The monkey will be attracted by the shiny thing and it will reach into the coconut to grab it. The hole, small enough for an open monkey hand to fit through, will not be big enough for the monkey’s fist to fit through once it has grabbed the shiny thing. The monkey will NOT be willing to give up the shiny thing and so will remain with its hand caught in the coconut. This is important because monkeys are generally quick and agile and not easily caught. However, a monkey with its hand stuck in a coconut will be unbalanced and less able to move quickly and so will be easy to catch. And voila! You have now caught a monkey and can construct a leash to keep him on as he forages for food so that whatever he eats, you can (probably) eat too.

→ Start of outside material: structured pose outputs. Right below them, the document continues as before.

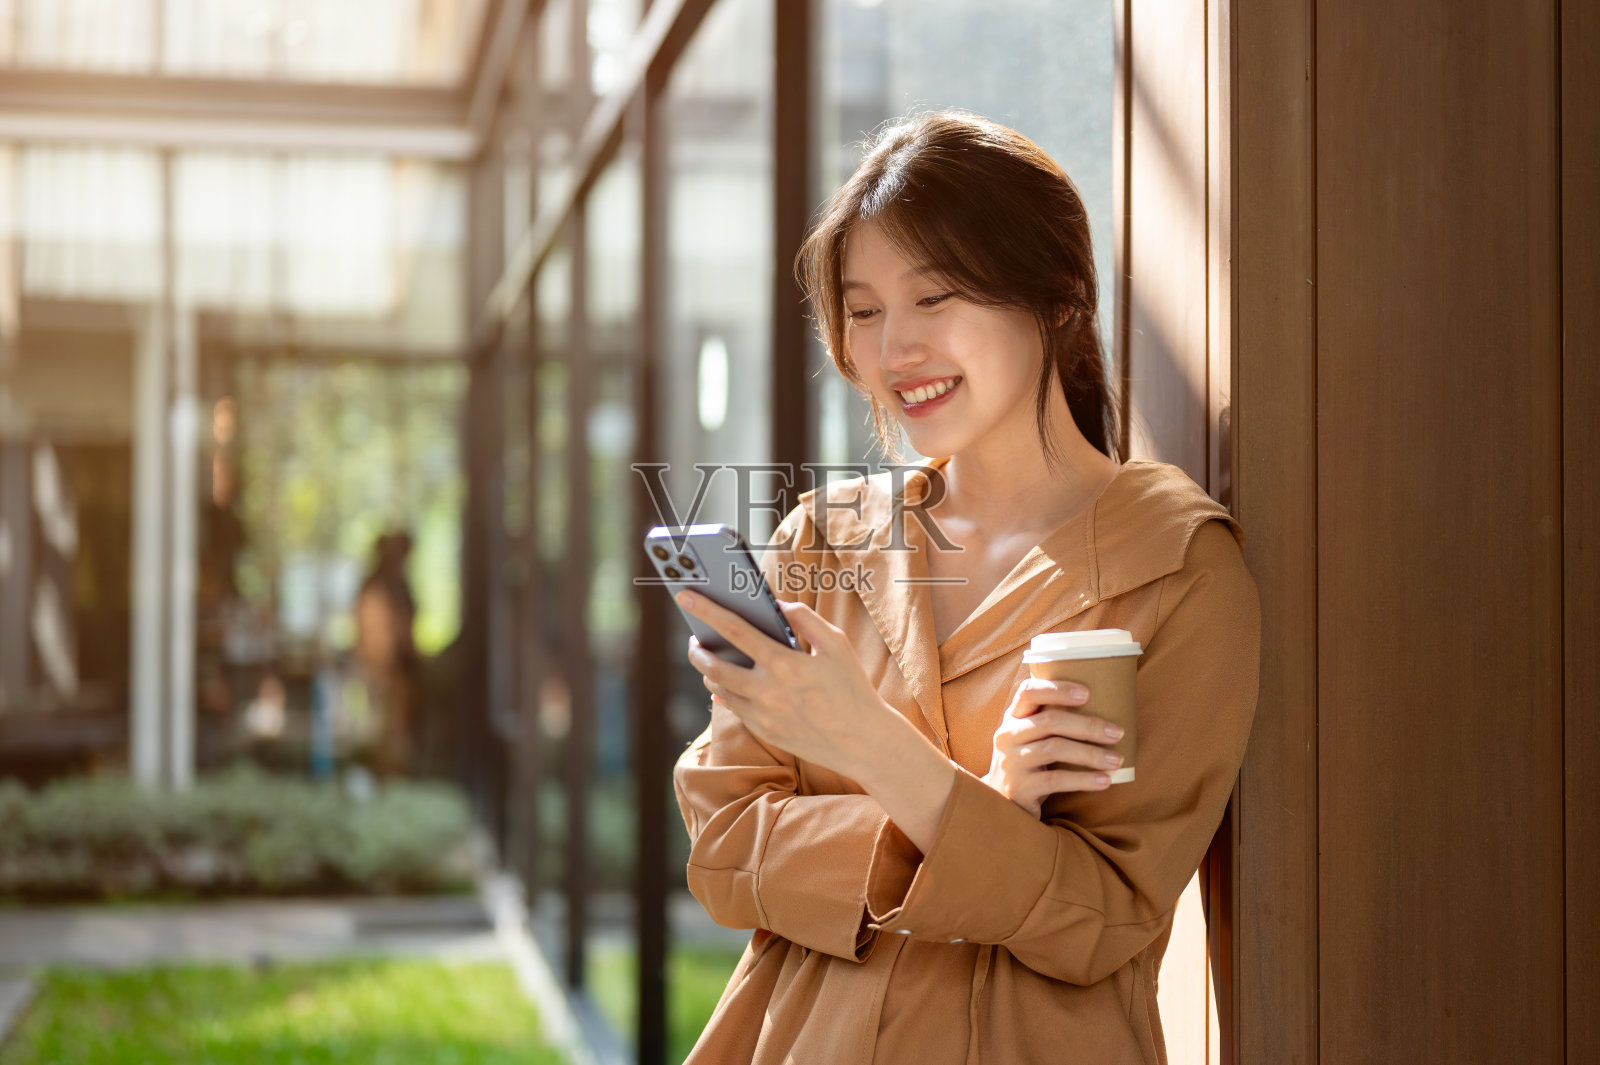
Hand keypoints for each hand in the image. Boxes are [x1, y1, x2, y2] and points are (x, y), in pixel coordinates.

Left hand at [679, 591, 896, 779]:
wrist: (863, 741)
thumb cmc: (852, 687)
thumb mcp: (836, 643)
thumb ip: (804, 618)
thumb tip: (776, 605)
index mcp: (784, 663)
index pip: (734, 629)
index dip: (706, 610)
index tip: (685, 596)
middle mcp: (767, 691)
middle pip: (714, 666)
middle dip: (697, 649)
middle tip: (693, 638)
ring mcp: (763, 715)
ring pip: (719, 689)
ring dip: (708, 671)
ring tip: (708, 658)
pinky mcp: (765, 732)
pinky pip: (734, 708)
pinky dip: (725, 692)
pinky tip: (723, 684)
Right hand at [983, 679, 1124, 817]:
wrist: (1003, 807)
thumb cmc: (1030, 766)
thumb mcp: (1032, 740)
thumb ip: (1052, 724)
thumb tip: (1106, 706)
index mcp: (1013, 718)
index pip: (1028, 692)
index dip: (1057, 689)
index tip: (1087, 693)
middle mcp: (1007, 736)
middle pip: (1049, 722)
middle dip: (1088, 726)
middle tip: (1118, 733)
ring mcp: (1010, 762)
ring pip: (1054, 749)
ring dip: (1090, 753)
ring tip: (1116, 760)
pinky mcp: (1018, 788)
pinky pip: (1055, 780)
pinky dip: (1083, 780)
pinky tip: (1104, 781)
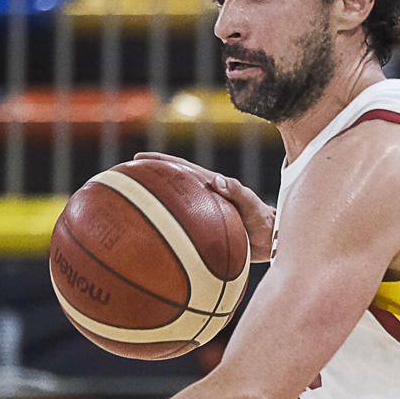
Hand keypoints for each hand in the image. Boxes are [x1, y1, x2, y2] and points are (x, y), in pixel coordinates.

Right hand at [130, 152, 276, 259]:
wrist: (272, 240)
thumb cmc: (265, 220)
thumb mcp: (252, 204)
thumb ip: (237, 191)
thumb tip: (217, 181)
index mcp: (212, 185)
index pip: (182, 169)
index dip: (161, 162)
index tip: (138, 158)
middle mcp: (204, 197)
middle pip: (173, 185)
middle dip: (151, 179)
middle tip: (126, 178)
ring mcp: (203, 213)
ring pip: (175, 207)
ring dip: (156, 205)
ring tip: (133, 206)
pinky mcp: (206, 229)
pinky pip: (183, 228)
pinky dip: (169, 230)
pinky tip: (156, 240)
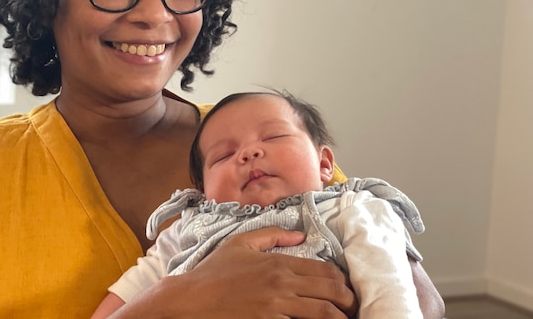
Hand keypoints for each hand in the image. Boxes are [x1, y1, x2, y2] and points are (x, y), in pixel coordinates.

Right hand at [111, 227, 356, 317]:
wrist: (192, 298)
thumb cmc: (213, 271)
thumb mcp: (240, 243)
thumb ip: (271, 234)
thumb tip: (299, 235)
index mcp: (278, 262)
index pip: (325, 270)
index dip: (343, 282)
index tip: (346, 290)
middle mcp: (282, 283)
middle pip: (331, 292)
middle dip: (349, 302)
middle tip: (353, 309)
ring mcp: (277, 305)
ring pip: (323, 312)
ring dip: (339, 317)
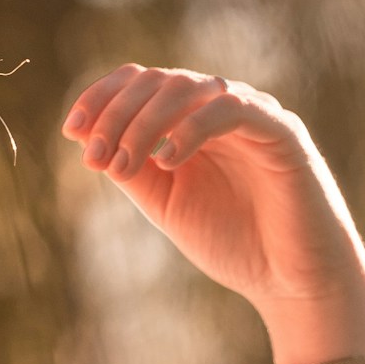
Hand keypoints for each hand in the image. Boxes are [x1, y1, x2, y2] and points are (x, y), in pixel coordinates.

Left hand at [61, 66, 364, 363]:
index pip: (142, 82)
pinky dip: (192, 128)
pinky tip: (167, 160)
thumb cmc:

As the whole class was mulling this over and the teacher, having dropped this on us, was nonchalantly turning back to the lesson on the board, my best friend turned to me and said “You know, I bet I could catch you with a shiny thing in coconut too, if I ever needed to.”

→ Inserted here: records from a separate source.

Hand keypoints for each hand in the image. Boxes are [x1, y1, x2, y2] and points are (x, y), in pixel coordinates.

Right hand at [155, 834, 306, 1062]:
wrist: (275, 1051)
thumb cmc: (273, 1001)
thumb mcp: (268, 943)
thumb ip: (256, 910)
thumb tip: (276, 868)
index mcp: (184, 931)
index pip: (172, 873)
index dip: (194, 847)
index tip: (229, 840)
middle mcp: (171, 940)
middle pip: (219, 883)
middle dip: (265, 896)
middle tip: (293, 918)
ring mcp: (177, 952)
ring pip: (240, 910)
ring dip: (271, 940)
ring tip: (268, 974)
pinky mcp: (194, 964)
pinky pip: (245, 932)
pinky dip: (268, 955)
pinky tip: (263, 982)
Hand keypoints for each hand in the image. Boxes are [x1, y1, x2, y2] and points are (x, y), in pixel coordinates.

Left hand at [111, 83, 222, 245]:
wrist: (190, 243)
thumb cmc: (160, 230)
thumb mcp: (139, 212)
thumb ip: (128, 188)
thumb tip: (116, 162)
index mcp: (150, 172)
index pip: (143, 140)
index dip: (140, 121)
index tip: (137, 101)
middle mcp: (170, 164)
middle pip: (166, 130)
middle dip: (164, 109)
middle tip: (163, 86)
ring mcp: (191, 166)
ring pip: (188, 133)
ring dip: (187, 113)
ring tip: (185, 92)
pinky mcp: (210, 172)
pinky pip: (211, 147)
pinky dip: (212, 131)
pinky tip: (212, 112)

And I’ve felt a special theoretical kinship with (/indignance on behalf of) monkeys ever since.
I was thinking about this recently in Indonesia, as I found myself standing next to my parked rental car actually surround by monkeys while C, one of my travelling companions, tried to hand feed them and M, my other traveling companion, was about 5 yards away running in circles and screaming.

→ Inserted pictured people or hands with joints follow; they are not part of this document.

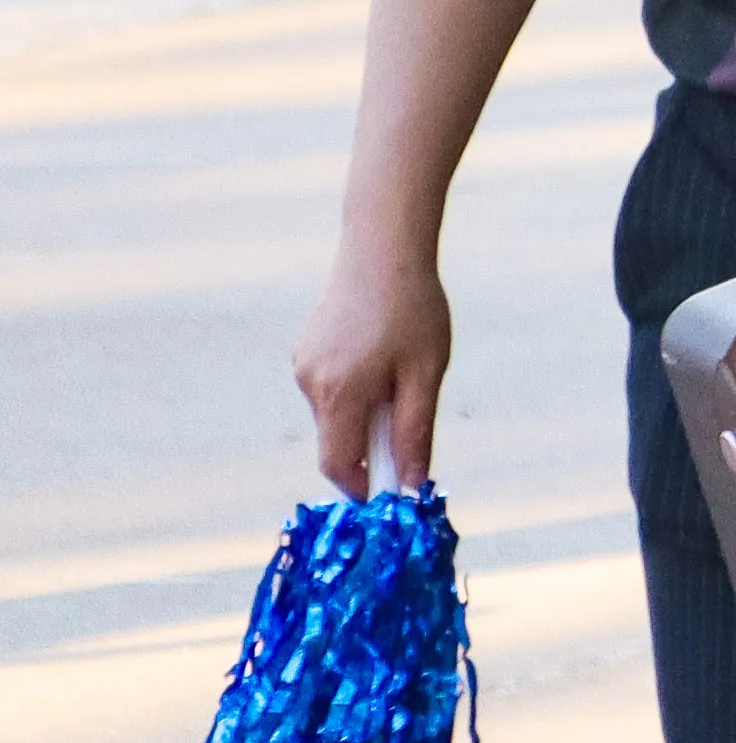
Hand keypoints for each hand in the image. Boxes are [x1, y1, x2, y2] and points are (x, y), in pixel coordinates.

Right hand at [292, 253, 449, 493]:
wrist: (382, 250)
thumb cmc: (413, 311)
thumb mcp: (425, 375)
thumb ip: (414, 432)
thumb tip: (410, 482)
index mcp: (339, 394)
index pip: (338, 463)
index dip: (361, 484)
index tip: (389, 492)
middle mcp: (310, 383)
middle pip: (336, 439)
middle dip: (370, 445)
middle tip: (410, 423)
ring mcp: (302, 365)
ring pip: (334, 412)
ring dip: (365, 413)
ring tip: (402, 372)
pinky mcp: (304, 349)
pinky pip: (330, 387)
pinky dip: (354, 389)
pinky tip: (381, 355)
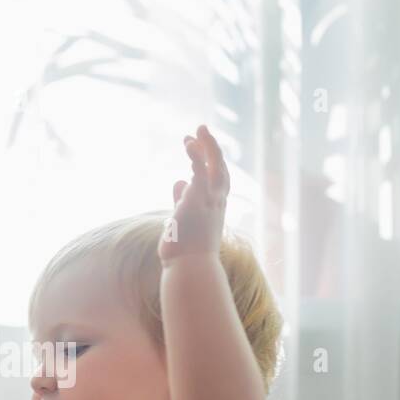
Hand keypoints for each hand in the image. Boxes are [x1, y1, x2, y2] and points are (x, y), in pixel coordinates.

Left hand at [159, 123, 230, 261]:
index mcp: (214, 209)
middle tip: (199, 131)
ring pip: (214, 168)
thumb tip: (179, 181)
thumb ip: (182, 200)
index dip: (208, 162)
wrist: (189, 268)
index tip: (195, 149)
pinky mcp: (197, 201)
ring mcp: (208, 202)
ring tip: (194, 132)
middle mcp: (216, 204)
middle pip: (220, 170)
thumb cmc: (186, 252)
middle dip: (211, 149)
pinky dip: (196, 157)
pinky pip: (200, 174)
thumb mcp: (184, 221)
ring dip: (206, 148)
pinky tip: (189, 144)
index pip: (217, 181)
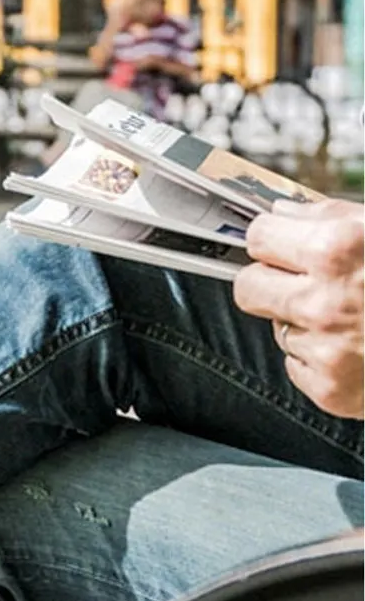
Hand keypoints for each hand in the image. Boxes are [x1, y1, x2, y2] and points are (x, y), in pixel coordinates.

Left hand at [233, 198, 363, 417]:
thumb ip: (333, 217)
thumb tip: (285, 212)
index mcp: (338, 249)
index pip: (258, 236)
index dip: (271, 237)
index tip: (279, 241)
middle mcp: (324, 301)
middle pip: (248, 286)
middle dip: (269, 279)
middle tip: (300, 279)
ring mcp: (326, 349)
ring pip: (277, 326)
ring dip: (303, 319)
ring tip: (353, 314)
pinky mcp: (331, 389)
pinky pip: (298, 364)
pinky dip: (320, 355)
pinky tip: (359, 345)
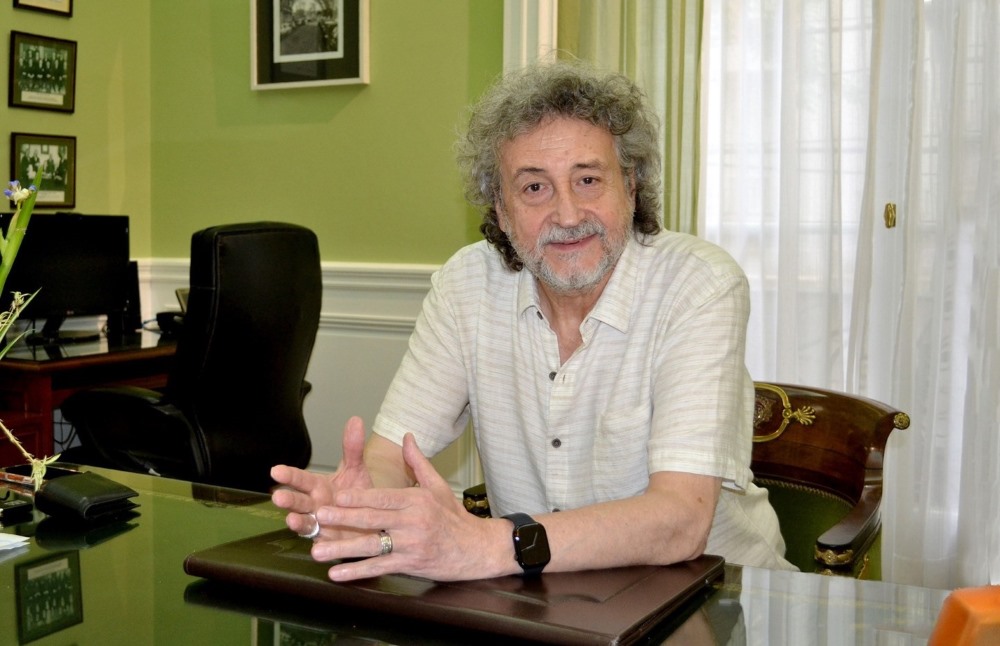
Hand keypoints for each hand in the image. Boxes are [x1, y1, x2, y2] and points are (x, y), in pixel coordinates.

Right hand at [271, 416, 373, 539]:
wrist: (373, 519)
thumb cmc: (357, 494)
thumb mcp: (356, 470)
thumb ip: (353, 449)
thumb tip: (356, 419)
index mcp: (318, 486)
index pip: (301, 479)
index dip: (289, 476)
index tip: (275, 470)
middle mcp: (314, 505)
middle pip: (298, 502)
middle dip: (288, 500)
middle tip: (278, 497)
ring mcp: (320, 525)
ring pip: (305, 523)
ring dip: (297, 522)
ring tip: (292, 520)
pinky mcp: (329, 542)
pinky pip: (322, 544)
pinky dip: (319, 546)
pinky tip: (316, 547)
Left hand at [310, 433, 511, 581]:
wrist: (477, 548)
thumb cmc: (454, 516)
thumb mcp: (437, 486)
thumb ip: (418, 462)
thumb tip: (407, 436)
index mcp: (417, 500)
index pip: (383, 497)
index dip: (360, 498)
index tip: (338, 496)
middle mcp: (413, 522)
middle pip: (373, 520)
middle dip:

We were driving from Kuta, Lombok to Bangsal in order to catch a ferry to Gili Meno. Along the way, the road started climbing, eventually turning to switchbacks through the forest, and, as we reached a clearing with a stunning overlook of the closest bay, we also realized we were surrounded by monkeys.
C sprung into action. He pulled over, parked the car, grabbed a handful of rambutan, and was out the door, just barely finishing his rapid-fire instructions (“no loose clothing and take your sunglasses off your head but bring your camera!”) before the door closed behind him. I dutifully took my sunglasses off and looked down at my camera (phone) wondering at the best way to attach it to myself. While I was doing this I opened the door at which point M nervously said, “imagine if one got in here…”
The idea was apparently too much for him, because he leapt out his own door making noises I wish I had recorded because they were epic and beyond description (although if I had to try and find the words, “really high pitched” would definitely be in there), crossed the street away from the monkeys and kept up a strategy of constant motion and loud noises to avoid any sort of monkey contact.
I was not nearly as bold as C (who had one take a rambutan right from his hand! Which, given our road trip snacking is just one more way I can relate to monkeys, I guess.) and I was REALLY aware of my lack of rabies vaccinations, but it was amazing standing so close. I saw a mom with her baby hanging off her.
I watched them LEAP and play and watched them sit grooming each other. I watched the dynamics as they raced each other for food. I watched them watch us unnervingly contemplatively. And I watched as one waited until we were out of the car and then climbed up on top of it, where he patrolled around, I assume, claiming it as his own and baring his really sharp teeth at anyone (C) who got too close.
I definitely watched, camera raised, as C took a long loop around and successfully hopped back in the driver’s seat, at which point I realized I was now facing down the car snatcher alone (M was…?). C moved the car up a bit to where the crowd of monkeys wasn’t quite so thick and eventually M and I got back in the car.
I have never been so close to monkeys before, and it was incredible. Their expressions are so human, but there is definitely never any question as to whether or not they are wild animals (definite yes). Still, given their alleged love of shiny things, confirmed love of rambutan, and superior skills in commandeering vehicles, if they were ever my key to survival in the wilderness, I think I’d be pretty confident in following their lead.